University expertise is being used to position Scottish cold-pressed rapeseed oil as a significant contender in the healthy food market.
For the first time, a group of Scottish rapeseed oil producers and growers such as LOUISE ELDER (pictured) of Black & Gold, Stevenson Mains Farm, East Lothian, are working with university food experts to promote the unique health benefits of locally grown rapeseed oils.
The Scottish Rapeseed Oil Group (SRO) is stepping up its campaign to raise awareness and encourage more consumers to buy into this oil category. Food scientists from Queen Margaret University (QMU) are helping the group more clearly communicate the nutritional benefits of Scottish cold-pressed rapeseed oil.
QMU’s latest research suggests that Scottish cold-pressed rapeseed oil has an exceptional fatty acid profile compared with its rivals and is a valuable source of antioxidants which remain active following domestic cooking.
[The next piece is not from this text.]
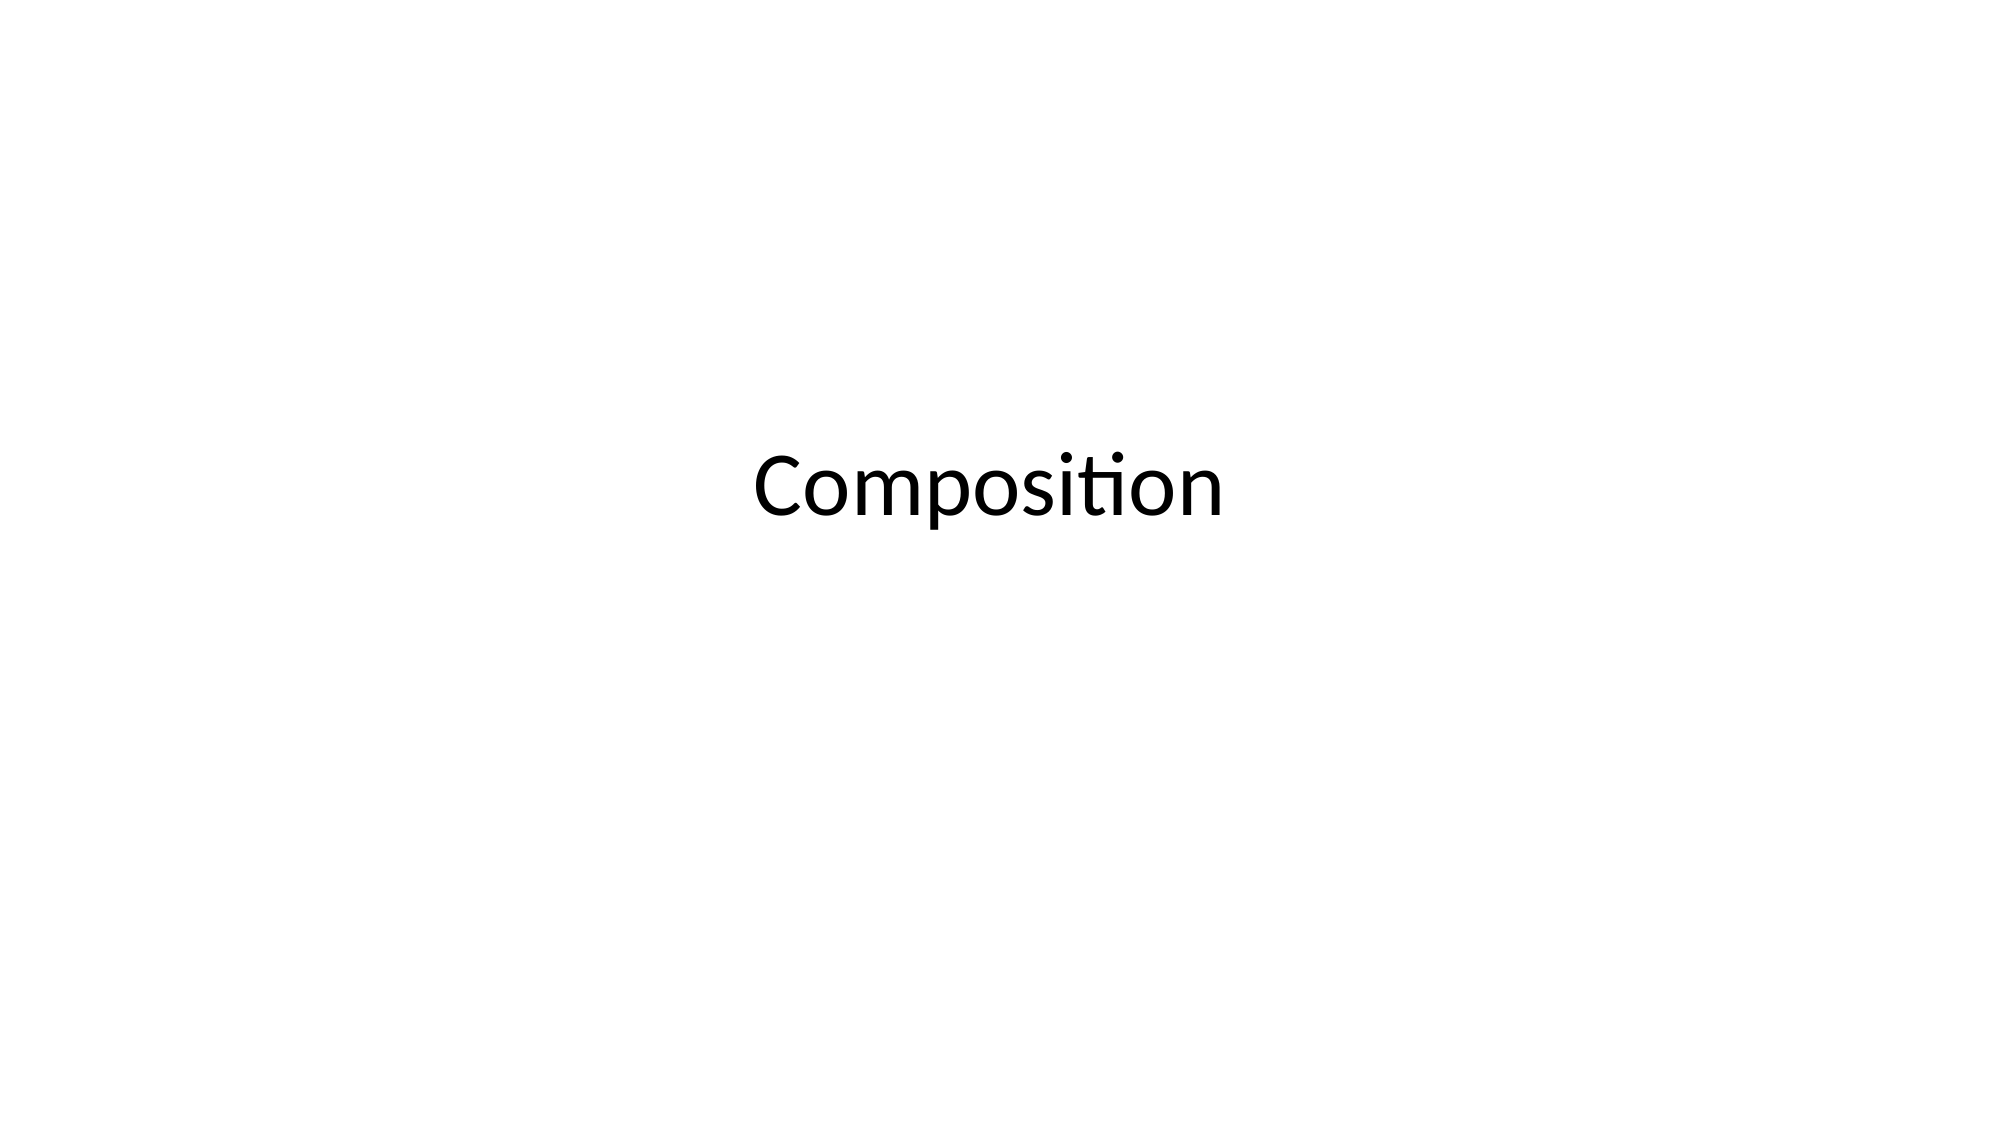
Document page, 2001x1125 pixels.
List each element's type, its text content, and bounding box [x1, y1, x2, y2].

Research also shows that rapeseed oil contains six per cent of saturated fat, less than half that found in most olive oils and a more favourable ratio of omega 3:6 fatty acids than other vegetable oils. With a higher burning point than most other oils, cold-pressed rapeseed oil retains its health benefits when used for roasting or frying.
DR JANE MCKENZIE, Academic Lead for Food & Drink Knowledge Exchange at QMU, discussed the findings: “Scottish cold-pressed rapeseed oil can contribute a valuable source of antioxidants to our diets. Antioxidants play a valuable role in maintaining good health. They can help protect cells from damage and are important in the fight against disease.”
According to retail analysts Kantar Worldpanel, sales of cold-pressed rapeseed oil in Scotland were £0.7 million last year, growing 18 per cent year on year. Kantar also says that 4.3 per cent of Scottish shoppers bought cold-pressed rapeseed oil over the last 12 months and 33,000 shoppers bought the product for the first time.